We weren’t sure what the crux of this particular visit would be. We would often just play pachinko for a while until Gavin had to get in his Datsun and screech away on his next swinging errand. This time though, he sat down on the zebra-bed and said simply,
“I know The Monkees are your favorite band, and they’re a good band, but you guys need to start listening to The Beatles.”
“The What?” I asked. I loved Gavin, but he was wading into sacred waters.
“The Beatles, man! Haven’t you guys ever heard of The Beatles?”
“You mean like bugs?” Rye asked.
Gavin sighed and turned his attention to the stereo, which, like everything in his room, was big, shiny, adult, and awesome. He popped in a cassette and hit play. The speakers hissed as he cranked the big chrome volume knob to the right. What came out was a noise that transformed Gavin’s room to a symphonic hall, full of wild sounds, color, and people. Then the drums came on with an earth-moving shudder, and the walls of the house seemed to move in and out with the cones of the speakers.
It was the intro of Sgt. Pepper’s Lonely Hearts Club Band.
I was six.
Gavin laughed, wide-eyed, air-drumming and bouncing on the zebra-bed as he watched our minds split open. “It was twenty-years ago today…”

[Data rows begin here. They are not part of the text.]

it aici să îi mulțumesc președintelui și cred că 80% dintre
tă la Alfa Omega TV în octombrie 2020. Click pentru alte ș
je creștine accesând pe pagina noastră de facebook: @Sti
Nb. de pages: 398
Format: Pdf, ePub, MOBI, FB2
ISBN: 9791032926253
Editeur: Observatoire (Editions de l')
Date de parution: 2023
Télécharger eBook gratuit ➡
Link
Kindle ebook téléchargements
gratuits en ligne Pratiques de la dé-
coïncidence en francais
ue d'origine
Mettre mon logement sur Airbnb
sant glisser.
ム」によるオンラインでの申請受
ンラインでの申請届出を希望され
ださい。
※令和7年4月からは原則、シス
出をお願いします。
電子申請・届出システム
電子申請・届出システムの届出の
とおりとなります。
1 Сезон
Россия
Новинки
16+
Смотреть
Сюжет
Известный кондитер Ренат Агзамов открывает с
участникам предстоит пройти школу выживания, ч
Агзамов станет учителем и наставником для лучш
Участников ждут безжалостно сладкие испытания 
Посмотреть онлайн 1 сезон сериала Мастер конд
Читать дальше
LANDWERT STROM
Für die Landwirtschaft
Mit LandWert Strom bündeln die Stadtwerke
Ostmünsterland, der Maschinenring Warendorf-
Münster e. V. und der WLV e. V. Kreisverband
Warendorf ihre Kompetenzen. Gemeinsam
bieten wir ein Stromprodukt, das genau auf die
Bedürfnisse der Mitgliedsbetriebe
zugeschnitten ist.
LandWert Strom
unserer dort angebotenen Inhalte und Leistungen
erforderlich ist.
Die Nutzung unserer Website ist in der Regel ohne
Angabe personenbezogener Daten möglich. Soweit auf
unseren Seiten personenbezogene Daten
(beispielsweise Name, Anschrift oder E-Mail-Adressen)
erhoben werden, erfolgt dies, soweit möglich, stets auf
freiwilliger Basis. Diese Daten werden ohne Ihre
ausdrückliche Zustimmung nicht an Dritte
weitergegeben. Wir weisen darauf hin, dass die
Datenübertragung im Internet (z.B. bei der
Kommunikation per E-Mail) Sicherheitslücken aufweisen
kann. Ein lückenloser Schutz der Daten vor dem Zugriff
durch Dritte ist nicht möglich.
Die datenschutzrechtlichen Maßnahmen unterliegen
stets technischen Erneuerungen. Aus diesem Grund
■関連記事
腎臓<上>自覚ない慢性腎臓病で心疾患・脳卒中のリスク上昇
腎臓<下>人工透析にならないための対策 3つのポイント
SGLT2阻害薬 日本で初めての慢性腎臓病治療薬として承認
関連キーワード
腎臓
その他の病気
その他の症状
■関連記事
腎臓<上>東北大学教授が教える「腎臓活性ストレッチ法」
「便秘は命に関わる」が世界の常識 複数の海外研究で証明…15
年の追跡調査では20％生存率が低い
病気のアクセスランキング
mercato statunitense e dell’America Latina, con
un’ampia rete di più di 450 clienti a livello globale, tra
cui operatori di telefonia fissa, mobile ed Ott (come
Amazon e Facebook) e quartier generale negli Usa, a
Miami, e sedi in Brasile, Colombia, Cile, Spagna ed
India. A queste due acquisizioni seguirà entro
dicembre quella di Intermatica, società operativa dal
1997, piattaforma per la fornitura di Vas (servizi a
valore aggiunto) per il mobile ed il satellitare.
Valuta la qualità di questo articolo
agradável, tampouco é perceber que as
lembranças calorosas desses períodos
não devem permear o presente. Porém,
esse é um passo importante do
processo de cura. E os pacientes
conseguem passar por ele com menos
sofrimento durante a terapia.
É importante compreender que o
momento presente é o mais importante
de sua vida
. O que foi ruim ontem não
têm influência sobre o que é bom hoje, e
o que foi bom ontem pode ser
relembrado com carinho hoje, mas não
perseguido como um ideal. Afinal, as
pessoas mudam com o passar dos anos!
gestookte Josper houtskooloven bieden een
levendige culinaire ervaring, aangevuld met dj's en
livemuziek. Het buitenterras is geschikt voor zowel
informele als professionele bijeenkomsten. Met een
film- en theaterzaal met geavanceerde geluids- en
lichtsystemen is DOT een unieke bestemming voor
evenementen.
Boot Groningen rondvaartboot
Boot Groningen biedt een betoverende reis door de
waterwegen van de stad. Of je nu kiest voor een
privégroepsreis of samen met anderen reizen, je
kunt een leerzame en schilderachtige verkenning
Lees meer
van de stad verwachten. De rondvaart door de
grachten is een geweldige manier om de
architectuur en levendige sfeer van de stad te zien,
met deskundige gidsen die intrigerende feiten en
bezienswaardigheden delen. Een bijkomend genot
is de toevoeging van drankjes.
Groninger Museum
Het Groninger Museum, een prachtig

“The Beatles, man!” He laughed louder.
The sound was frightening to me. The power and clarity of the drums was overwhelming. You could hear everything. Maybe most of that was attributed to the sheer volume of Gavin’s hi-fi, but on most Monkees albums you had to strain to hear anything but the singing. On certain songs, they had neglected or simply forgotten to record certain instruments like the bass guitar. The Beatles not only had bass guitar, they had about a thousand other sounds I couldn’t name. The music seemed so wide, so spacious, so echoey, my little brain didn’t know what to do with it. The pachinko balls in the tray of the machine rattled and danced with the vibration of the bass.
Gavin’s dad roared through the doorway letting him know that a friend had swung by to pick him up. Gavin leapt up, turned the stereo off with a click, and left two preschoolers sitting there with their minds blown forever.
“Guys,” he chuckled. “Welcome to The Beatles. I’ll make you some tapes.”
He patted us on the shoulders and flew out of the room.